Wednesday, March 6, 2013

Waving Pop Tarts and Other Offenses

A seven year old, waving a pop tart and saying "bang bang" was a very serious matter to Maryland school officials who suspended the boy. This is a lesson in seriousness, the kind of seriousness brought about by school shootings or drugs in schools. When confronted with seriousness, we often throw out deliberation and good sense and substitute "zero tolerance" measures that get pop-tart-waving children or those with Tylenol in their backpacks expelled from school.

Zero tolerance measures may begin with good intentions -- after all, they are designed to counter drugs, guns and other dangerous things -- but we know what the road to hell is paved with. There is a kind of lazy relief in not confronting a problem, in not making a decision based on the "greatest good" for the situation. And there's risk in making decisions, "what if it doesn't work out and I get in trouble?" It's easier and less stressful to just follow verbatim some rigid policy.

True, computers operate that way, they follow their programming, their rules exactly. But our lazy relief at doing the same thing is a kind of apathy and every time an individual fails to act in a rational manner, the door opens for some new legislation to "solve" that new problem, and puts everyone under a structure that dictates what actions may or may not be taken under such and such conditions. We get frustrated at kids using drugs so any drug, even an aspirin gets a kid booted from school. We are so revolted at school shootings that we boot a 7 year old for waving around -- as his father termed it -- "a danish."

Human beings -- in spite of the success of our digital technologies that basically operate on yes/no switches -- can weigh intangibles in an analog fashion to come to a decision that sits somewhere on a scale between "a really bad idea" and "Nobel Prize-winner." A word to the kid that he should eat his pastry pistol or lose it would probably have sufficed. But no, suspension is the only choice because we've got a zero tolerance policy for guns -- and gun shaped pastry -- in schools. It only makes sense to a computer, or a legislator or somebody who is afraid to lose their job if they don't adhere to the policy.

Human beings make mistakes when they launch into making decisions on their own, and those mistakes become the motive for some really bad legislation. "Activist judges" don't follow the law and so more laws are passed to further restrict the decisions they can make. On and on, a gradual calcification, a smaller and smaller window of actual decision-making that can be left to individuals.

There is a decent purpose for laws and rules, however. They are the generally agreed-upon rules of conduct that a society has found to be useful in promoting survival, and so those laws and rules are enforced for the good of the society. That process -- justice -- is applied to members of the society who make personal choices that cause harm to themselves or others.

Ethics, however, has to do with those personal choices. Someone turns in a watch they found in the dressing room, not because they will be arrested if they don't, but because they feel it is the right thing to do. They take care of their families, pay their bills, tithe to their church, work hard, etc. They most often don't need justice, and are not motivated by fear of it. These are the people you never hear about in the news. "Man pays bills on time," is not a news item. "Couple married 50 years" is on the back pages, "Kid cleans up schoolyard," might be noted in passing. And there are millions upon millions of those "non-stories," every day in this country that are never reported. "Nothing Stolen During Street Fair," "Millions of Americans Never Arrested."

But if we get lazy and our ethical decisions flabby, plenty of people are willing to take the job of telling us what to do. "If it feels good, do it," was the mantra of a generation that went off the ethical rails with drugs and promiscuity and American society is still paying for it, still trying to solve the problems it created, 50 years later.
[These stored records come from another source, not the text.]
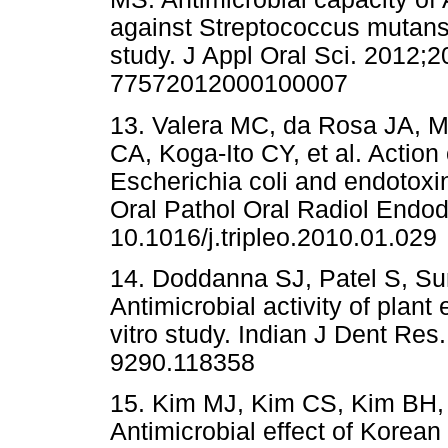
against Streptococcus mutans s
study. J Appl Oral Sci. 2012;2
77572012000100007
13. Valera MC, da Rosa JA, M
CA, Koga-Ito CY, et al. Action
Escherichia coli and endotoxi
Oral Pathol Oral Radiol Endod
10.1016/j.tripleo.2010.01.029
14. Doddanna SJ, Patel S, S
Antimicrobial activity of plant
vitro study. Indian J Dent Res
9290.118358
15. Kim MJ, Kim CS, Kim BH,
Antimicrobial effect of Korean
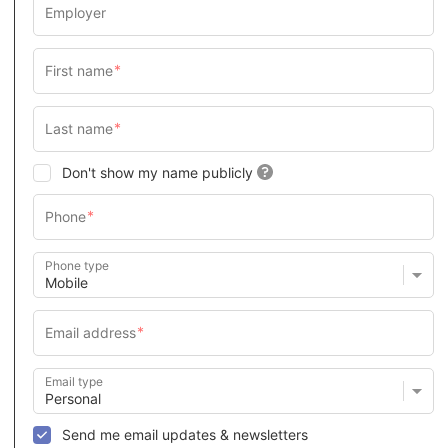
Don't show my name publicly
Phone type
Email type
Send me email updates & newsletters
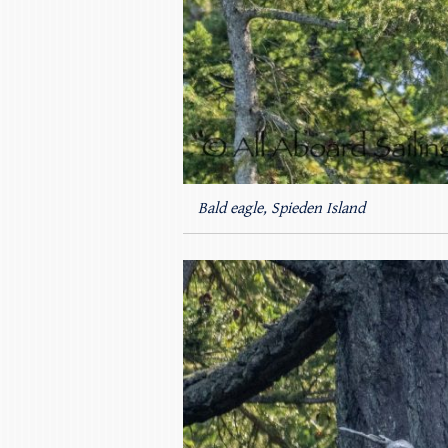
Bald eagle, Spieden Island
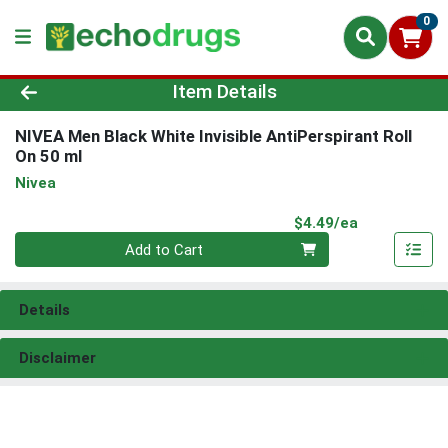
0
Product Details Page
Item Details
NIVEA Men Black White Invisible AntiPerspirant Roll
On 50 ml
Nivea
Product Pri
$4.49/ea
Quantity 0
Add to Cart
Details
Disclaimer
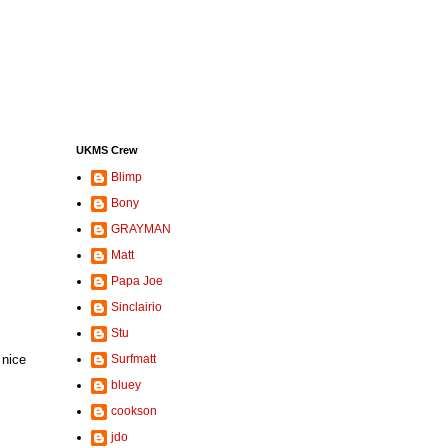
UKMS Crew
Blimp
Bony
GRAYMAN
Matt
Papa Joe
Sinclairio
Stu
 nice
Surfmatt
bluey
cookson
jdo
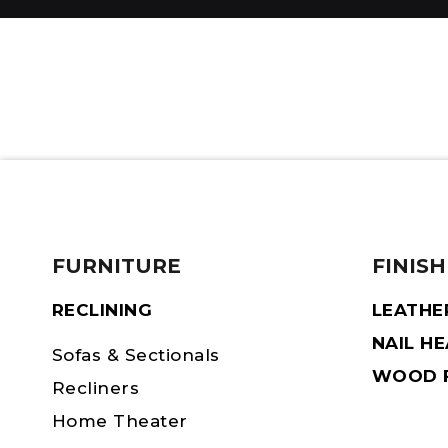
FURNITURE
FINISH
RECLINING
LEATHE
NAIL H
Sofas & Sectionals
WOOD F
Recliners
Home Theater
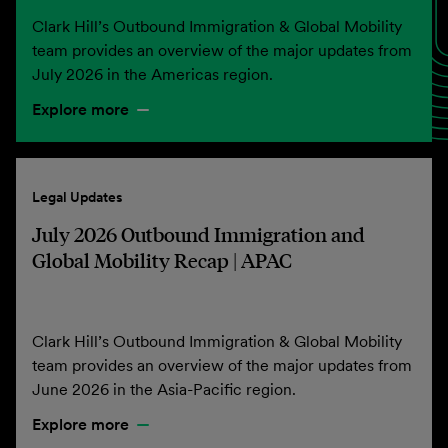
Clark Hill’s Outbound Immigration & Global Mobility
team provides an overview of the major updates from
July 2026 in the Americas region.
Explore more
Legal Updates
July 2026 Outbound Immigration and
Global Mobility Recap | APAC
Clark Hill’s Outbound Immigration & Global Mobility
team provides an overview of the major updates from
June 2026 in the Asia-Pacific region.
Explore more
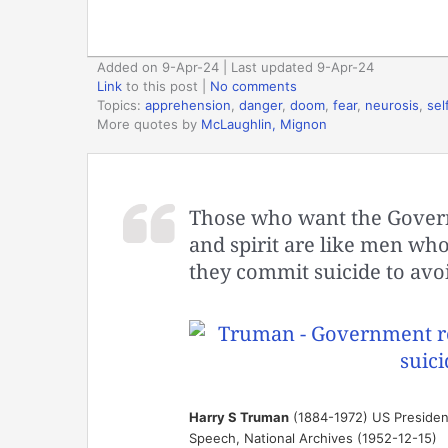
Added on 9-Apr-24 | Last updated 9-Apr-24
Link
to this post
|
No comments
Topics:
apprehension
,
danger
,
doom
,
fear
,
neurosis
,
sel
More quotes by
McLaughlin, Mignon
Those who want the Govern
and spirit are like men who
they commit suicide to avoi
Harry S Truman
(1884-1972) US Presiden
Speech, National Archives (1952-12-15)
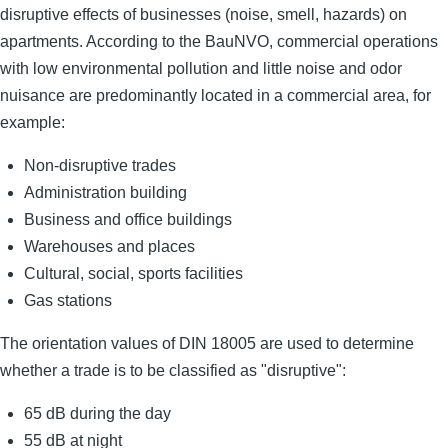
disruptive effects of businesses (noise, smell, hazards) on
apartments. According to the BauNVO, commercial operations
with low environmental pollution and little noise and odor
nuisance are predominantly located in a commercial area, for
example:
Non-disruptive trades
Administration building
Business and office buildings
Warehouses and places
Cultural, social, sports facilities
Gas stations
The orientation values ​​of DIN 18005 are used to determine
whether a trade is to be classified as "disruptive":
65 dB during the day
55 dB at night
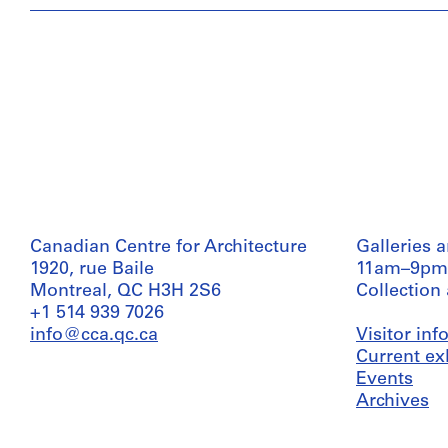
Canadian Centre for Architecture
Galleries 
1920, rue Baile
11am–9pm
Montreal, QC H3H 2S6
Collection
+1 514 939 7026
info@cca.qc.ca
Visitor in
Current ex
Events
Archives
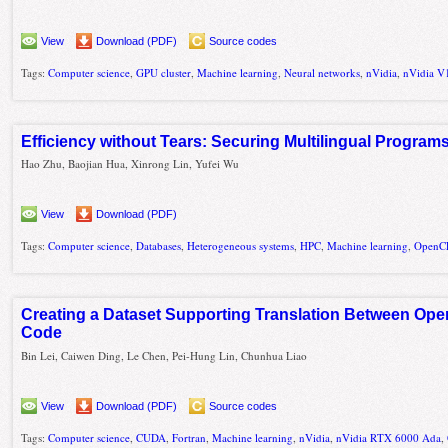
View
Download (PDF)
Source codes
Tags:
Computer science
,
GPU cluster
,
Machine learning
,
Neural networks
,
nVidia
,
nVidia V
Efficiency without Tears: Securing Multilingual Program
Hao Zhu, Baojian Hua, Xinrong Lin, Yufei Wu
View
Download (PDF)
Tags:
Computer science
,
Databases
,
Heterogeneous systems
,
HPC
,
Machine learning
,
OpenC
Creating a Dataset Supporting Translation Between Op
Code
Bin Lei, Caiwen Ding, Le Chen, Pei-Hung Lin, Chunhua Liao
View
Download (PDF)
Source codes
Tags:
Computer science
,
CUDA
,
Fortran
,
Machine learning
,
nVidia
,
nVidia RTX 6000 Ada
,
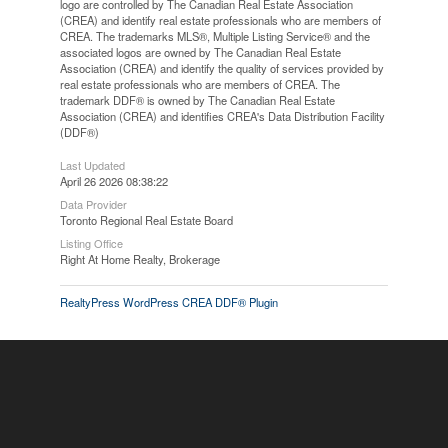
logo are controlled by The Canadian Real Estate Association
(CREA) and identify real estate professionals who are members of
CREA. The trademarks MLS®, Multiple Listing Service® and the
associated logos are owned by The Canadian Real Estate
Association (CREA) and identify the quality of services provided by
real estate professionals who are members of CREA. The
trademark DDF® is owned by The Canadian Real Estate
Association (CREA) and identifies CREA's Data Distribution Facility
(DDF®)
Last Updated
April 26 2026 08:38:22
Data Provider
Toronto Regional Real Estate Board
Listing Office
Right At Home Realty, Brokerage
RealtyPress WordPress CREA DDF® Plugin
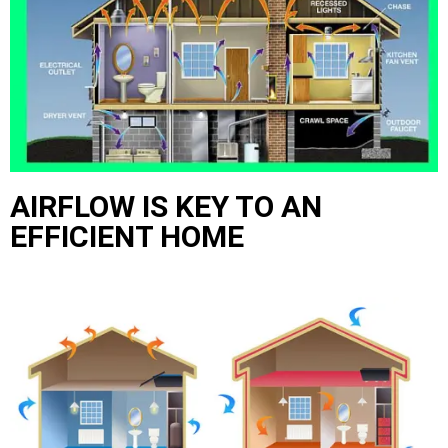
AIRFLOW IS KEY TO AN
EFFICIENT HOME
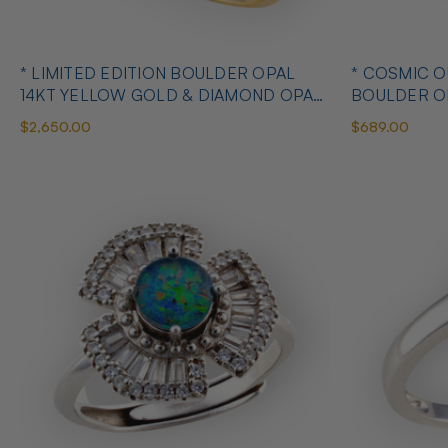
* LIMITED EDITION BOULDER OPAL
* COSMIC 
14KT YELLOW GOLD & DIAMOND OPAL
BOULDER O
RING
OPAL RING
$2,650.00
$689.00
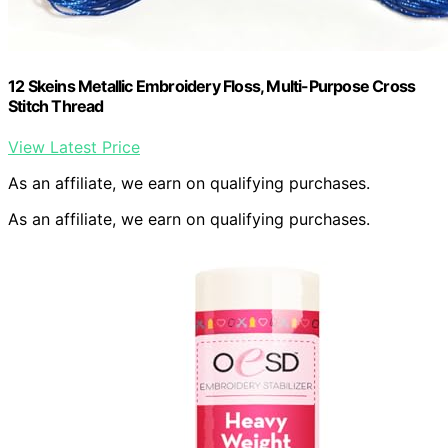
12 Skeins Metallic Embroidery Floss, Multi-Purpose Cross
Stitch Thread
View Latest Price
As an affiliate, we earn on qualifying purchases.
As an affiliate, we earn on qualifying purchases.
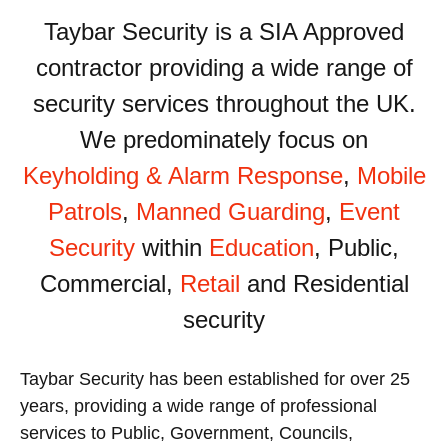
Taybar Security is a SIA Approved
contractor providing a wide range of
security services throughout the UK.
We predominately focus on
Keyholding & Alarm Response
,
Mobile
Patrols
,
Manned Guarding
,
Event
Security
within
Education
, Public,
Commercial,
Retail
and Residential
security
Taybar Security has been established for over 25
years, providing a wide range of professional
services to Public, Government, Councils,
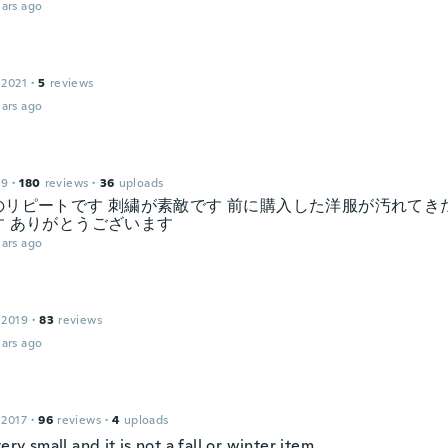
ars ago
 2021
·
5
reviews
ars ago
19
·
180
reviews
·
36
uploads
のリピートです 刺繍が素敵です 前に購入した洋服が汚れてき
す ありがとうございます
ars ago
a
 2019
·
83
reviews
ars ago
 2017
·
96
reviews
·
4
uploads
very small and it is not a fall or winter item.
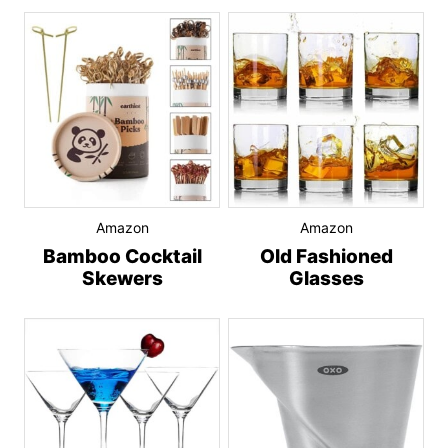
Amazon
Amazon
Bamboo Cocktail
Old Fashioned
Skewers
Glasses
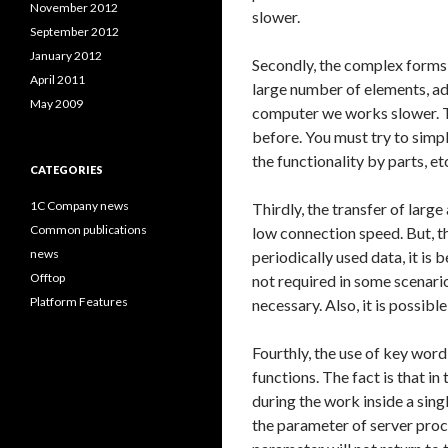
November 2012
slower.
September 2012
January 2012
Secondly, the complex forms
April 2011
large number of elements, adj
May 2009
computer we works slower. T
before. You must try to simpl
the functionality by parts, et
CATEGORIES
1C Company news
Thirdly, the transfer of large 
Common publications
low connection speed. But, th
news
periodically used data, it is
Offtop
not required in some scenarios
Platform Features
necessary. Also, it is possibl
Fourthly, the use of key wor
functions. The fact is that i
during the work inside a sing
the parameter of server proced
Now, if you don't feel good, you need an anti-depressant, but shrinks and pharmacists are the dealers and it's all legal. The government even pays for it. And it's not your fault.

Our new mantra is: "It's not your fault, you have a chemical imbalance." In this society, you are seen as a sort of consuming computer, a stimulus-response machine driven by your chemicals, marketing and advertising, incapable of reasoning. You are seen as a product of your environment, an expression of your body's DNA, the effect of your parent's mistakes and the chemicals in your brain. You have no ability to make good decisions, and must be protected from yourself by a benevolent government that knows what's best. Protected against obesity, trans fats, soda, evil businesses, stress, sports injuries, accidents on and on. Everything is OK, you no longer have to take risks or make difficult decisions -- those create stress, which increase the drain on our national health system. So take a pill will you?

OK, way too serious! I do have some bad news however -- It is your fault! You are ultimately responsible for the good things and the bad that result from your actions. If your kid is suspended from school for waving a loaded pop tart, you can raise hell and should. If you feel stress, it's not your chemicals, it's something that you need to deal with and are avoiding. If you are obese it's not McDonald's fault for making stuff taste good, it's you being a pig. Go get some exercise like you know you should, and stop feeding your face. And if you feel like you really are a stimulus-response machine driven here and there by wind and chance, get religion. It's about you as a spiritual being, not a body full of chemicals and trans fats rolling downhill to the cemetery. That should cheer you up some.